Le Seigneur Jésus dit plusieurs fois aux disciples qu’il les envoie ; il le dit entre autres dans la parabole des ouvriers embauchés à différentes heures. Par le verset qui la précède (Mt 19 v 30) et celui qui la conclut (20 v 16), cette parabole avertit que des derniers seront premiers et des premiers seront derniers. Mais elle dit cela en rapport avec tout quitter et suivre Christ (19 v 27) et avec travailler dans sa vigne (20 v 1).

 

Chaque parabole illustre un aspect du règne de Dieu.

L’expression « le royaume des cieux est semblable à … », signifie : « voici comment Dieu, qui règne éternellement, manifeste ce règne dans votre siècle ». Les paraboles du royaume sont des comparaisons qui le présentent (Mc 4 v 30), elles n’en illustrent chacune qu’un aspect.  Elles disent que la visibilité du règne germe et croît d’elle-même ; ou que sa parole est à recevoir dans une bonne terre ; ou que les fils du royaume n’ont pas à arracher l’ivraie ; ou que, petit à nos yeux comme un grain de sénevé, le royaume des cieux montrera sa grandeur ; ou qu’il est comme un trésor trouvé, une perle cherchée pour laquelle on vend tout ; ou comme un filet qui ramasse ce qui sera trié à la fin du monde ; ou comme un roi remettant une dette énorme à un bénéficiaire qui se montrera impitoyable ; ou comme un roi qui fit des noces pour son fils ; etc.

La parabole des ouvriers est tout en mouvement et en contraste. Une partie illustre l’envoi, une autre illustre la grâce généreuse et l’état de cœur des envoyés.

 

première partie

EMBAUCHE ET ENVOI

 

Un maître de maison sort afin d’embaucher.

Jésus illustre comment Dieu manifeste son règne. Car le royaume des cieux est semblable à un maître de maison qui sortit dès le matin (6h) afin d’embaucher des ouvriers pour sa vigne. Il se mit d’accord avec les ouvriers pour un denier par jour et les envoya dans sa vigne (Mt 20 v 1-2).  Cette parabole imprime une image en ses disciples : Dieu manifeste son règne en les envoyant travailler… dans son règne. Il ne les embauche pas pour lui conquérir une maison et l’y établir maître, ni pour lui planter une vigne (l’idée d’un règne divin venant progressivement à l’existence est étrangère à la Bible, G.E. Ladd).

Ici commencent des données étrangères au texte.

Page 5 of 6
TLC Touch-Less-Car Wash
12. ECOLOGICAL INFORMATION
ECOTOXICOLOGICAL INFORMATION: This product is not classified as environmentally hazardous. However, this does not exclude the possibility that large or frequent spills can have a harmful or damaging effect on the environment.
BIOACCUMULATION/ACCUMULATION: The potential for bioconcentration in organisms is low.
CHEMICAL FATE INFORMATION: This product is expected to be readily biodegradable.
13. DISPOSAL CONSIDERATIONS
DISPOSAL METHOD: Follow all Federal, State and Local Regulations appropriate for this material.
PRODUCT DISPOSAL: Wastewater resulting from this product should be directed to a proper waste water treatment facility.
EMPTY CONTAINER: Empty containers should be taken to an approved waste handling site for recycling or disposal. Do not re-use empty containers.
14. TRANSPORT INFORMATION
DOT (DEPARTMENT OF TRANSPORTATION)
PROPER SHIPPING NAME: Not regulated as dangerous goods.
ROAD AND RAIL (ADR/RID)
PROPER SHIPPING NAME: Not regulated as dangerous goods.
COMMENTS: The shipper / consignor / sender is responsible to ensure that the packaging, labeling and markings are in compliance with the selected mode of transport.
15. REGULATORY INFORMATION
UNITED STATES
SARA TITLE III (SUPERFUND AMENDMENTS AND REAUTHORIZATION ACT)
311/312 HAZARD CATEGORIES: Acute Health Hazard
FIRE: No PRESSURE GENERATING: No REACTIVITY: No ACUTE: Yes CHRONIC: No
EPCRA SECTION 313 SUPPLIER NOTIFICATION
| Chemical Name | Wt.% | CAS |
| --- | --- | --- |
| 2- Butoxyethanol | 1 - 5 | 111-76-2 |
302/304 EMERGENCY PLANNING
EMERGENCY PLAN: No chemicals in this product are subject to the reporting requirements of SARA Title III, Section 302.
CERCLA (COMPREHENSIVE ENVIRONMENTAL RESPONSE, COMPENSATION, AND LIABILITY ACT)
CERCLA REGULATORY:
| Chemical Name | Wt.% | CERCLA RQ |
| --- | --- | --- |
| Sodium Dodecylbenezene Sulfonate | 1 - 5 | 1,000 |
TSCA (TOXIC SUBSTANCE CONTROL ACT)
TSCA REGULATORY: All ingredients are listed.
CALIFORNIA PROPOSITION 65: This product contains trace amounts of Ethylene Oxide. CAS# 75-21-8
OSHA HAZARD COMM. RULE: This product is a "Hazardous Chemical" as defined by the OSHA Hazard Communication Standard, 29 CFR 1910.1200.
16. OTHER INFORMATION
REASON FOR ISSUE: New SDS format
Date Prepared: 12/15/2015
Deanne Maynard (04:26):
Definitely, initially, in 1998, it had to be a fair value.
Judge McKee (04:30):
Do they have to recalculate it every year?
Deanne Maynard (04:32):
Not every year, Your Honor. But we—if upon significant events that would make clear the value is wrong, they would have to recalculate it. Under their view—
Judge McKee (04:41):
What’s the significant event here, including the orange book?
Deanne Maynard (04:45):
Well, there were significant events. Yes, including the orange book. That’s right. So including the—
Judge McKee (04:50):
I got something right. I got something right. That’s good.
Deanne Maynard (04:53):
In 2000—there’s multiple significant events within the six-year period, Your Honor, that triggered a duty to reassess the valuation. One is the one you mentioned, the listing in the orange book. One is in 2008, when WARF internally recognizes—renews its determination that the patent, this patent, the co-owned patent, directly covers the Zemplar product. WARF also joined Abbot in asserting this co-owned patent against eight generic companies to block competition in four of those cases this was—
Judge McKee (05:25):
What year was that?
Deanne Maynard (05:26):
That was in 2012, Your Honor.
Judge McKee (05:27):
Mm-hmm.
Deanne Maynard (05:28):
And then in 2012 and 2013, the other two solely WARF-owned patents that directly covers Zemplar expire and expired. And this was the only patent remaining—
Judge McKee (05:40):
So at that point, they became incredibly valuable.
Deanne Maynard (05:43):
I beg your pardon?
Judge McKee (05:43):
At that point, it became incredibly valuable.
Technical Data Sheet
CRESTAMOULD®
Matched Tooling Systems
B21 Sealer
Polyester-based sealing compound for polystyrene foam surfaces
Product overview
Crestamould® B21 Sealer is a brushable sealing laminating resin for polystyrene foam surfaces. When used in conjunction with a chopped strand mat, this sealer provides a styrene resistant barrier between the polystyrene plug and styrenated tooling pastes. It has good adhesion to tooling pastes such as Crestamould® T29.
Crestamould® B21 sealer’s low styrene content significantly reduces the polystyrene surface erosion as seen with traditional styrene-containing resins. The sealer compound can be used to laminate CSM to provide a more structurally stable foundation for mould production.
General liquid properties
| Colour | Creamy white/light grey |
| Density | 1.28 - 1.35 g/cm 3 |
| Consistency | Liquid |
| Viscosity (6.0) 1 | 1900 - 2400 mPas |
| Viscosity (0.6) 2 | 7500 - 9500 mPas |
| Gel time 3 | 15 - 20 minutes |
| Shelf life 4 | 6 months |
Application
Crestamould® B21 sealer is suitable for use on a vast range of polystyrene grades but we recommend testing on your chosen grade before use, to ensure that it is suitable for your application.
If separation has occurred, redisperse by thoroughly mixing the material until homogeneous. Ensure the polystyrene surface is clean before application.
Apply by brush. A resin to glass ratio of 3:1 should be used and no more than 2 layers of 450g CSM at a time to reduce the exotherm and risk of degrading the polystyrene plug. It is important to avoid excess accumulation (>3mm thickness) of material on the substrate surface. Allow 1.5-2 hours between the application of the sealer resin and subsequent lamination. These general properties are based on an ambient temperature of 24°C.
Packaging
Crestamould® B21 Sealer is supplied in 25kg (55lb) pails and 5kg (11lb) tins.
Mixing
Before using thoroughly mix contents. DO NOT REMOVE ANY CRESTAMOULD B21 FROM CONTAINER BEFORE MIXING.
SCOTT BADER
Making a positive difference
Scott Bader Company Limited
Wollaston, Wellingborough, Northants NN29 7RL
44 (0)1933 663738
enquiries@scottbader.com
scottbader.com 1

Il les embauche pour travailler dans et avec ce qui est de lui.  Note : cette parabole semble mieux répondre au contexte si elle illustre l’embauche de gens déjà disciples ; d’autres paraboles illustrent l’évangélisation qui, dans le NT, ne demande pas aux perdus de travailler pour Dieu.

Ayant d’abord reçu en eux sa parole, les disciples sont embauchés pour la semer, sans focaliser sur ce que le diable sème, pour la porter comme trésor, pour jeter le filet, pour transmettre l’invitation, cela avec de l’huile dans leur lampe, etc.  Dans l’AT, Dieu compare son peuple à une vigne. Travailler dans la vigne du Seigneur, c’est tout ce que vous ferez à l’un des plus petits de ses frères (Mt 25 v 40) et c’est que la bonne nouvelle sera prêchée dans le monde entier (Mt 24 v 14). Travailler dans la vigne, c’est tout ce qui est fait pour servir le Roi – que ce soit petitement ou pas, tout ce qui aide au fruit de son Église et touche des perdus. Ici, de manière imagée, Jésus imprime dans la pensée des disciples qu’ils seront ouvriers avec Dieu.

 

Une embauche et un envoi sans relâche.

La parabole insiste fort sur cette idée. Il sortit vers la troisième heure (9h), en vit d’autres qui étaient sur la place sans rien faire, et leur dit : allez vous aussi à ma vigne et je vous donnerai ce qui est juste. Ils y allèrent. Il sortit de nouveau vers la sixième heure (midi) puis vers la neuvième heure (15h), et il fit de même (Mt 20 v 3 à 5).  Par ses répétitions, et par un contraste avec ce qui est usuel entre propriétaires et journaliers, Jésus met l’accent sur l’originalité d’un maître qui sort et persévère à trouver des gens qu’il pourra envoyer dans sa vigne et payer. Or la manière – juste ! – dont il les paiera à la fin, suggère qu’il sort pour cela et pas uniquement pour que le travail soit fait.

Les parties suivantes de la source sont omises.